Successful Fundraising will Require a Solid Plan. 

In order to fundraise successfully in this market, CFOs need to take a long view and craft a compelling story about their company’s current plans and future growth. Veteran finance executive and CFO|Circle member Stefan Gerhard shared these guiding principles, shaped from decades of fundraising experience: 

  1. Build Investor Confidence – Market dynamics aside, nothing builds investor confidence in an investment opportunity like seeing you hit your numbers. Having a clear narrative on past performance and near-term proof points that demonstrate you are on plan is essential. 
  2. Have a Plan A, Plan B… and Plan C –  Remember that in volatile markets, deals can fall apart at the last second for any number of reasons. Having multiple options running in parallel can help increase the likelihood of success, and potentially at better terms. “Don’t try to pick your partner or become enamored with just one investor – the right partner, right fit, right personality will find you through the process,” said Gerhard.
  3. Stay Aligned With Your Existing Investors – Before going out to the market for financing, consider an inside round with existing investors that can bridge you to the key next milestone or when the market is more constructive. 
  4. Don’t Set a Valuation Expectation – In these types of markets, leverage shifts to the investor. “Setting a valuation expectation in this market is a quick way to end a conversation with an investor before they really learn about the  opportunity,” said Gerhard.
  5. Avoid Taking on Debt to Fund Operating Losses – While debt can be a short-term bridge financing solution and provide leverage during investor negotiations, avoid using it to fund operating losses or as a reason to defer making hard business decisions.

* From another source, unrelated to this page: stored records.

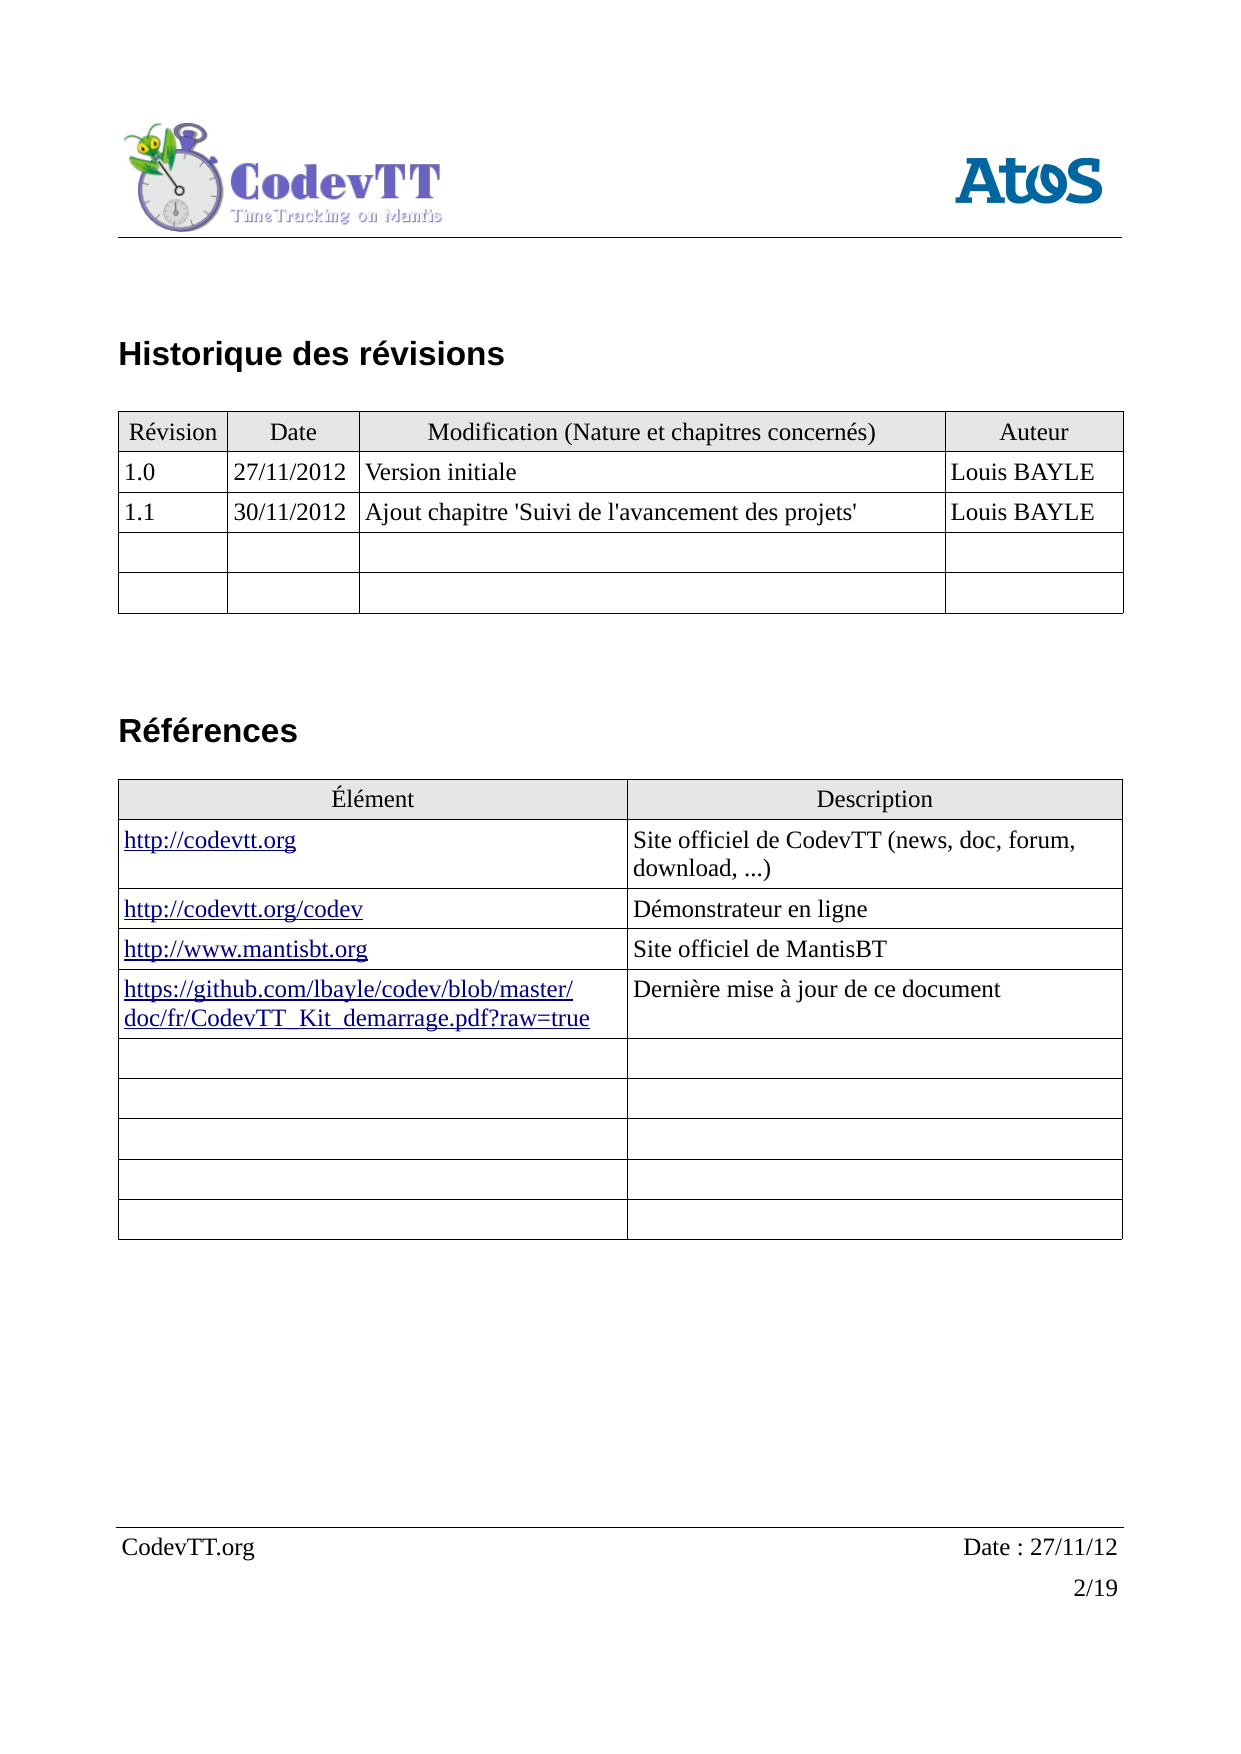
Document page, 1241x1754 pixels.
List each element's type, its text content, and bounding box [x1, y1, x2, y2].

table_cell https://github.com/lbayle/codev/blob/master/doc/fr/CodevTT_Kit_demarrage.pdf?raw=true [119, 970, 627, 1038]
table_cell [119, 1039, 627, 1078]
table_cell http://codevtt.org [119, 820, 627, 888]
table_cell 1.0 [119, 452, 227, 492]
text Historique des révisions [118, 334, 1122, 372]
table_cell [119, 1079, 627, 1118]
table_header Révision [119, 412, 227, 451]
table_cell [119, 573, 227, 612]
table_cell [228, 533, 359, 572]
table_header Modification (Nature et chapitres concernés) [360, 412, 945, 451]
table_cell [628, 1200, 1122, 1239]
table_cell Ajout chapitre 'Suivi de l'avancement des projets' [360, 493, 945, 532]
table_cell Site officiel de MantisBT [628, 929, 1122, 968]
table_cell [119, 533, 227, 572]
table_cell [946, 573, 1123, 612]
table_cell [119, 1119, 627, 1158]
table_cell Version initiale [360, 452, 945, 492]
table_cell http://codevtt.org/codev [119, 889, 627, 928]
table_cell 30/11/2012 [228, 493, 359, 532]
table_cell [628, 1160, 1122, 1199]
table_cell [628, 1079, 1122, 1118]
table_cell Démonstrateur en ligne [628, 889, 1122, 928]
table_cell [360, 533, 945, 572]
table_cell [119, 1160, 627, 1199]
table_cell Site officiel de CodevTT (news, doc, forum, download, ...) [628, 820, 1122, 888]
table_cell [228, 573, 359, 612]
table_header Auteur [946, 412, 1123, 451]
table_cell 27/11/2012 [228, 452, 359, 492]
picture [123, 123, 447, 232]
table_cell [628, 1039, 1122, 1078]
table_cell 1.1 [119, 493, 227, 532]
table_header Date [228, 412, 359, 451]
table_cell [119, 1200, 627, 1239]
table_cell Louis BAYLE [946, 452, 1123, 492]
table_cell Louis BAYLE [946, 493, 1123, 532]
text Références [118, 711, 1122, 750]
table_cell [628, 1119, 1122, 1158]
table_header Élément [119, 780, 627, 819]
table_cell [360, 573, 945, 612]
table_cell http://www.mantisbt.org [119, 929, 627, 968]
table_header Description [628, 780, 1122, 819]
table_cell [946, 533, 1123, 572]
table_cell Dernière mise à jour de ce document [628, 970, 1122, 1038]
picture [953, 156, 1103, 205]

“Most importantly, if you run a good process but don’t like the price, you always have the option to raise less money and take less dilution.” – Stefan Gerhard, former Finance Executive at Skillz

Mike and Jane also emphasized the importance of transparency and open communication with your employees throughout the fundraising process. “It’s helpful to remind your employees of the valuation realities of what’s happening in public markets,” said Jane. “Being transparent about where the company is and what you’re trying to accomplish can build goodwill and trust with your employees,” added Mike. Bob also noted that as liquidity pressure starts to build among your employee base, secondary liquidity programs can be an effective retention tool between fundraising rounds.

The Takeaway:

As market uncertainty continues, private company leaders should revisit their fundraising strategy and evaluate different financing options. VCs, investors, and lenders will likely exercise more caution and favor businesses with solid fundamentals and a defensible path to profitability in the next few years.